Theo Diamandis

Swap Pools

Most CFMMs in practice are implemented as swap pools between exactly two assets.

A simple abstraction

It is often useful to consider CFMMs in terms of their trading function, e.g.,

$\varphi(R) = \sqrt{R_1 R_2}$

for Uniswap V2. However, for more complicated CFMMs, these functions may not have closed forms. (Recall that we only require the trading set to be convex.)

In this case, it is helpful to define the interface we use to interact with the CFMM. As long as the CFMM implements this interface, we do not care about the internal representation. Let Δ be the nonnegative input trade vector in ℝ². For two asset CFMMs, we only require three functions:

1. get_price(Δ): Returns the price quoted by the CFMM after making a trade of size Δ

2. swap!(cfmm, Δ): Returns the output trade vector Λ given input trade vector Δ and updates reserves accordingly

3. update_liquidity!(cfmm, range): Updates the reserves of the CFMM with range, which specifies an amount of liquidity L to provide to an asset i uniformly over some interval p₁ to p₂. Note that the interval endpoints are restricted in practice (and are p₁ = 0, p₂ = ∞ for many CFMMs).

Finding arbitrage

Recall that our method requires the optimal arbitrage function $\mathbf{arb}(\nu)$ to be defined for each CFMM, where $\nu$ is a vector of prices. Without loss of generality, we will take asset 2 to be the numeraire, so that the input price $\nu' = \nu_1 / \nu_2$. In the case without fees, we simply want to find the trade Δ such that

$\mathrm{get\_price}(Δ^\star) = \nu'$

which is a one-dimensional root finding problem (since we know which asset will be bought/sold based on $\nu'$).
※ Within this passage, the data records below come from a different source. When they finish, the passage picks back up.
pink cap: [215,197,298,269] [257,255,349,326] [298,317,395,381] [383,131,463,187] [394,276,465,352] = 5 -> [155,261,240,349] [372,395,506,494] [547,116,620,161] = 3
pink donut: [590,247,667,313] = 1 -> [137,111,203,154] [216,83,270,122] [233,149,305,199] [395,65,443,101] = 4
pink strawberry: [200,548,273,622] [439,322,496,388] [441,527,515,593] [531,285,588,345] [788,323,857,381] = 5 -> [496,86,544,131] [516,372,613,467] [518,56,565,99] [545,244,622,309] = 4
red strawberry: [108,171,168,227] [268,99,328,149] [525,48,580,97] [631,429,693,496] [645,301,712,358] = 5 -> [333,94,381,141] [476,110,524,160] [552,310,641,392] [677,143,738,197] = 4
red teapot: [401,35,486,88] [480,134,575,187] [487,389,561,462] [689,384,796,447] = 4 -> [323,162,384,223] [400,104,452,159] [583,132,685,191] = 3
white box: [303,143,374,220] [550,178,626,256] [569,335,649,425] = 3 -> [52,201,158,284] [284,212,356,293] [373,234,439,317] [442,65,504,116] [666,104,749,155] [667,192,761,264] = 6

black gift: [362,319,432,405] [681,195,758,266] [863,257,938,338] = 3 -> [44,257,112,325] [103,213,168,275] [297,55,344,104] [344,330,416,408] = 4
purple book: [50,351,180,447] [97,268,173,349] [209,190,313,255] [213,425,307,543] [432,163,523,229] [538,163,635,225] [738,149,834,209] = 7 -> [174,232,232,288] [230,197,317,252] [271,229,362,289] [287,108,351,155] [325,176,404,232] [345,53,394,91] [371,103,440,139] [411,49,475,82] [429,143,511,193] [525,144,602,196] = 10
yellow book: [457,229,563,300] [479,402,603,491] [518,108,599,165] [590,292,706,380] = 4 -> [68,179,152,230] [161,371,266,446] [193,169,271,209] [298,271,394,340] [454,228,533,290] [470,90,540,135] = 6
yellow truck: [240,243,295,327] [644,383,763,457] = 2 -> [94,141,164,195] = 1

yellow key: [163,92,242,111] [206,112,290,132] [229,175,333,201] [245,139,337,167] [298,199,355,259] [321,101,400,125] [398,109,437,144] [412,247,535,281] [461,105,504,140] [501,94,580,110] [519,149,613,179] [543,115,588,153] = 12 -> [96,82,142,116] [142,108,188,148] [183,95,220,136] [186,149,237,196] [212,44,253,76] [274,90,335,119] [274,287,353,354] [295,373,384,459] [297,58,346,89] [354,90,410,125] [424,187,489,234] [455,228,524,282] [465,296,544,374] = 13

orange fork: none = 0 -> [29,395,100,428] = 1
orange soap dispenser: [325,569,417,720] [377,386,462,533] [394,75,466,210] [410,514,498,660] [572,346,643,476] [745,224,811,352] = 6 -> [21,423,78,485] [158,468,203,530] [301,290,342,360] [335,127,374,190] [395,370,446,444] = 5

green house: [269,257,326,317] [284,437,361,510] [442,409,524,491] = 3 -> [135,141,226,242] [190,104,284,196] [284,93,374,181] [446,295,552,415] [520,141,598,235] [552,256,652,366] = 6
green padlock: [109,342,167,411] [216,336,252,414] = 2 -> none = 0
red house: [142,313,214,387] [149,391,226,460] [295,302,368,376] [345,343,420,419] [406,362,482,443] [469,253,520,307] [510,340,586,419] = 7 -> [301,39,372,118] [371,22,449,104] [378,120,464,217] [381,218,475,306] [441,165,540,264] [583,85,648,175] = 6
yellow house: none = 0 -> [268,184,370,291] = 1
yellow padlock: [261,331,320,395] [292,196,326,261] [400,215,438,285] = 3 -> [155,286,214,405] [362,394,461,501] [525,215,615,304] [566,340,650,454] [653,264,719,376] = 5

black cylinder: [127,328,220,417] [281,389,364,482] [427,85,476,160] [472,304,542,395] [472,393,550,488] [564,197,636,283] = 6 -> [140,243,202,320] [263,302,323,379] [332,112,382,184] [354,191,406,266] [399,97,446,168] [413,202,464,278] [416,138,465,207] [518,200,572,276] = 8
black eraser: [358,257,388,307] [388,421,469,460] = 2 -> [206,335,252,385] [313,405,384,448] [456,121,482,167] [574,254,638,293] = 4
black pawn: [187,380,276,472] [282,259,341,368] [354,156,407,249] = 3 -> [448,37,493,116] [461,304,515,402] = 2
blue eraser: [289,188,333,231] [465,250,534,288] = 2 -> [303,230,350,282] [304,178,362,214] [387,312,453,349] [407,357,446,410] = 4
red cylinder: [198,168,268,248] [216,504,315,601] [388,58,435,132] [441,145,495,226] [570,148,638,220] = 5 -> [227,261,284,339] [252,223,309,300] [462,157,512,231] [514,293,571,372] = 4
In the case with fees, we use the fact that for the price impact function $g$, we have that the price impact function with fees $g^f$ is[1]

$g^f(\Delta) = \gamma g(\gamma \Delta).$

Thus, to calculate the optimal arbitrage, we need to solve the problem

$\gamma \cdot \mathrm{get\_price}(\gamma Δ^\star) = \nu'.$

Concentrated liquidity

In the special case of concentrated liquidity (e.g., Uniswap V3), we can define additional functions:

1. get_interval(mp): Returns the interval i containing the price mp.

2. arb_interval(i, mp): Returns the trade Δ, which optimally arbitrages the CFMM in interval i with external market prices mp (assumes that mp is in interval i).

3. trade_intervals(i): Returns the trade Δ which uses all the liquidity in the intervals from the current interval up to but not including interval i.

Finding arbitrage

Given the three functions above, the arbitrage problem becomes even simpler and can be solved in a non-iterative fashion with the following algorithm.

i ← get_interval(mp/γ)              # find post-trade interval
Δᵃ ← arb_interval(i, mp)            # find opt arb in interval
Δⁱ ← trade_intervals(i)             # get all liquidity up to interval
Δ ← Δⁱ + Δᵃ                         # total trade
swap!(cfmm, Δ)                      # execute swap

References

 [1] G. Angeris, A. Evans, T. Chitra (2020). When does the tail wag the dog? Curvature and market making.